There are probably as many ways to go about framing an IT Strategic Planning process as there are plans. No wrong way, no right way to look down the road and over the horizon. Yet amazingly, when CIO’s are faced with leading IT strategic planning or making annual updates to an existing one they can quickly become overwhelmed with just getting organized.
IT Strategic Planning Examples
Like so many others who find themselves in that situation, you might be tempted to craft a tight little Google search for examples from other colleges you can adapt to fit your own. Maybe a search string like one of these is what you would use:
- +it strategic plan site:edu filetype:docx
- 2015 it strategic plan university site:edu filetype:docx
- “Information technology strategic plan” community college site:edu filetype:doc
If you choose the Google route, no doubt you will waste valuable time scanning the search results that are better spent doing your own IT strategic planning by drafting an outline of your own story. You’ll waste even more hours rewriting sections of other people’s work to fit your college while struggling to make the words fit your voice. And in the end, you will likely not have something that connects you with your peers because it is overly generic and disconnected from the real challenges and opportunities your institutions needs you to help with.

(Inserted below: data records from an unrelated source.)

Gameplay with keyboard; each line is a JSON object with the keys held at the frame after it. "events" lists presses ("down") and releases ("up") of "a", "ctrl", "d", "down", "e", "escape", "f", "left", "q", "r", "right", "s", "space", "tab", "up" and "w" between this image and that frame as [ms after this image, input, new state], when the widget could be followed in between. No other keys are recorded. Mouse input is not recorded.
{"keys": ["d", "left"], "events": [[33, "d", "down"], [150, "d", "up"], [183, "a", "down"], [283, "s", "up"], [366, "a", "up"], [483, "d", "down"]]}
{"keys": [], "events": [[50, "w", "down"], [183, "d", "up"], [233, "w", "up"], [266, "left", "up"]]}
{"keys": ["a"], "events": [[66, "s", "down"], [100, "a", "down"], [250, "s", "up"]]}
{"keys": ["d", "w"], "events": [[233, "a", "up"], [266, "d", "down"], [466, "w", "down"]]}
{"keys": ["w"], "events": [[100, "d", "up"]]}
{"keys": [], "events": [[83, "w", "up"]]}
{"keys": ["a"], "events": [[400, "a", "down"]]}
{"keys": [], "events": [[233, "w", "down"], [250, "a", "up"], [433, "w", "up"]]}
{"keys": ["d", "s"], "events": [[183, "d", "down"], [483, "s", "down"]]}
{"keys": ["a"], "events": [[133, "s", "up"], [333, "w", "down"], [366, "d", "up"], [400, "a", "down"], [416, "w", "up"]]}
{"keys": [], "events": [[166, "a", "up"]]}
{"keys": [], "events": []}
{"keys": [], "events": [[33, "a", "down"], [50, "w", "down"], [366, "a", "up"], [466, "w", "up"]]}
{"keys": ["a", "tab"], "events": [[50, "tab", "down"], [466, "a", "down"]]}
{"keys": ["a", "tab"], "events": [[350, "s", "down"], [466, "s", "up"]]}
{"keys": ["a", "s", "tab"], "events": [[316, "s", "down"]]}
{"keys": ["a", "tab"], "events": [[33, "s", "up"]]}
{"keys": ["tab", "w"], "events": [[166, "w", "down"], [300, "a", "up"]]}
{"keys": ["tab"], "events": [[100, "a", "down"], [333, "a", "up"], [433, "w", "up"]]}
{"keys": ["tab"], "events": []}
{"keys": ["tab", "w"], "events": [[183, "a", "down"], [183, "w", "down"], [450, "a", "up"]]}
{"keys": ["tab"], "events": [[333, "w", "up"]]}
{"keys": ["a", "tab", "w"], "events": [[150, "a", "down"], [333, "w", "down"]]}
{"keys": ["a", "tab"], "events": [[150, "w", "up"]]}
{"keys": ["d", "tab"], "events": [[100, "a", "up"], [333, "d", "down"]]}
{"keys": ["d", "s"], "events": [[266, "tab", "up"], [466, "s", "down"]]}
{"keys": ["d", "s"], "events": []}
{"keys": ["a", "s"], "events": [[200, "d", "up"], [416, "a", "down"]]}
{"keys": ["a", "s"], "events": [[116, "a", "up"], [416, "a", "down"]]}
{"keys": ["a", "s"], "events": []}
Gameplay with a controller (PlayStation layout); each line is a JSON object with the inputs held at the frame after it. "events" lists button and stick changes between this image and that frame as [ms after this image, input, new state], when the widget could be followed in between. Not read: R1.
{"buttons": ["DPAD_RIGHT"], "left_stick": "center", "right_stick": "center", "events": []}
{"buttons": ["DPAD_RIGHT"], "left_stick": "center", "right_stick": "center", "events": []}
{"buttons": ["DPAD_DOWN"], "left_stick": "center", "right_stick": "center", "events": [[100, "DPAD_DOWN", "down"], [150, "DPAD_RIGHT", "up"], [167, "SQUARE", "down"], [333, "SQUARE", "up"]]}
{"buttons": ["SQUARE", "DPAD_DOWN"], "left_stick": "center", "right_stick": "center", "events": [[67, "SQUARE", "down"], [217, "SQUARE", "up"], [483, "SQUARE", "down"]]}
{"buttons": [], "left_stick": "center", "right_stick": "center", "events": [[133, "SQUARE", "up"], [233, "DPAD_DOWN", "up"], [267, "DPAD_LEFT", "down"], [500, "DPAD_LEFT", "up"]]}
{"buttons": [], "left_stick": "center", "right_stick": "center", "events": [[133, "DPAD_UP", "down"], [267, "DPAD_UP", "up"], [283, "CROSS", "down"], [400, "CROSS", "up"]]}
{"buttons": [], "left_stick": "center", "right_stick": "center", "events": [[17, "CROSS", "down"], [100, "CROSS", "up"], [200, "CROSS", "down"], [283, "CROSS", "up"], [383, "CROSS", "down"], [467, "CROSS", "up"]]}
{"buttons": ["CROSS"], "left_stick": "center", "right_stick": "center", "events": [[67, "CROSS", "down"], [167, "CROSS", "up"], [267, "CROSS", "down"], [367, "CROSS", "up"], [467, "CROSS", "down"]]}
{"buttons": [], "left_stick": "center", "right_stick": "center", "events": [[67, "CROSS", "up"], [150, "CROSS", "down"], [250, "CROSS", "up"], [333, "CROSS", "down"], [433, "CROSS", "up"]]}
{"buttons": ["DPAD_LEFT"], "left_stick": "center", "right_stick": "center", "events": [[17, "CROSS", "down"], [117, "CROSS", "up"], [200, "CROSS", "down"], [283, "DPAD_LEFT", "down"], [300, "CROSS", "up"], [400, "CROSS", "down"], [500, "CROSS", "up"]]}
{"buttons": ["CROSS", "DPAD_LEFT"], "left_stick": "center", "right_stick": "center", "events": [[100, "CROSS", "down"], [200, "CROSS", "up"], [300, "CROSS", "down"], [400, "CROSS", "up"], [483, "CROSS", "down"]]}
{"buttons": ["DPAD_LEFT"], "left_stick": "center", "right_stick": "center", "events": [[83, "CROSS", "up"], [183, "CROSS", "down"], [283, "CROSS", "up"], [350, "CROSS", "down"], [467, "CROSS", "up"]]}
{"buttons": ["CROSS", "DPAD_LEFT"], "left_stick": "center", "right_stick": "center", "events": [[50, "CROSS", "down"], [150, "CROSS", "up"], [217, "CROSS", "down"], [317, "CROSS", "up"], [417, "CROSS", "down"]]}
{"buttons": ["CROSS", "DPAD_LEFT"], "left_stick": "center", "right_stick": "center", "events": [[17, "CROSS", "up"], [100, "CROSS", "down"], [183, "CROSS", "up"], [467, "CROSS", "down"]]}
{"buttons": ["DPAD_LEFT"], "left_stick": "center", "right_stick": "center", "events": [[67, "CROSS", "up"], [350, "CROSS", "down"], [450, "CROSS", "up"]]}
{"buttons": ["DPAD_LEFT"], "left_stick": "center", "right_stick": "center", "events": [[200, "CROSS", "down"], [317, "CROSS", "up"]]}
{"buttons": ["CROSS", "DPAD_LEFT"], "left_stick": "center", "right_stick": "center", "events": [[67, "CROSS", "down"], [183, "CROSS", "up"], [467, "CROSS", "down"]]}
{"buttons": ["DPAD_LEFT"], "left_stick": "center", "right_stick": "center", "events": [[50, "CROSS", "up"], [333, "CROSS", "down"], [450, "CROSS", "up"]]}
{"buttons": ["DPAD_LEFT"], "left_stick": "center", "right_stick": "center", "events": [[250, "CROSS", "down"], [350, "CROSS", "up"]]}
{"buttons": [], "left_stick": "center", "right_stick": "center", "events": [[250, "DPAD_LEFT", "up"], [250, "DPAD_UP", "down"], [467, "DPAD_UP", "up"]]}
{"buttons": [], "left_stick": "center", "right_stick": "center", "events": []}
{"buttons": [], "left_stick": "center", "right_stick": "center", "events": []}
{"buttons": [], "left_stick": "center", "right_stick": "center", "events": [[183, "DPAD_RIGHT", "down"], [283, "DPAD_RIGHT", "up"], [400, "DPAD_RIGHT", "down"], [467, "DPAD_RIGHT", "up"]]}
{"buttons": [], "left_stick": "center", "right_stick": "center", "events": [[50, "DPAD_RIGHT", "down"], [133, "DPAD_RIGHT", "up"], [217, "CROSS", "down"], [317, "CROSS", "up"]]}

IT Strategic Planning Process
Instead consider adopting an IT strategic planning process using the 5-S’s offered here as a framework to build your own plan from scratch. The 5-S’s represent universal themes to drive your thoughts. The themes of the 5-S’s will help you produce a plan that resonates with your peers because it won’t be another list of technology projects they don’t understand.
IT strategic planning doesn’t have to be hard and your plan doesn’t have to be long. In fact it is better that it is short and meaningful, than long and disconnected. 2 pages of bullets which convey a clear vision that is aligned to your institutional priorities and a trajectory are significantly better than 20 pages no one will read or understand what you intend to do. Think executive summary and start writing with input from your team around these themes.
Strategic: List or describe the two or three things you will do to enable the institution to pursue its overall strategy. Be careful. Listing tactical IT projects could show you are not focused on enabling or facilitating the strategic direction of the institution. Describe IT in those initiatives that grow the business through new programs, transforming it through new services or enrollment; improve compliance and reduce institutional risk; raise revenue or improve margins; improve reputation and strengthen community or stakeholder engagement.
Simplification: Within your own organization and systems, describe a strategy for eliminating complexity. In the architecture, the application portfolio, processes, skills required by staff, and any other opportunity to wring out complexity and simplify your world and how your customers engage with it. This is about driving out complexity because it in turns removes the related costs and effects on quality. But it also can be a huge impediment to agility. Put simply the more complex you make it the heavier the burden on everyone.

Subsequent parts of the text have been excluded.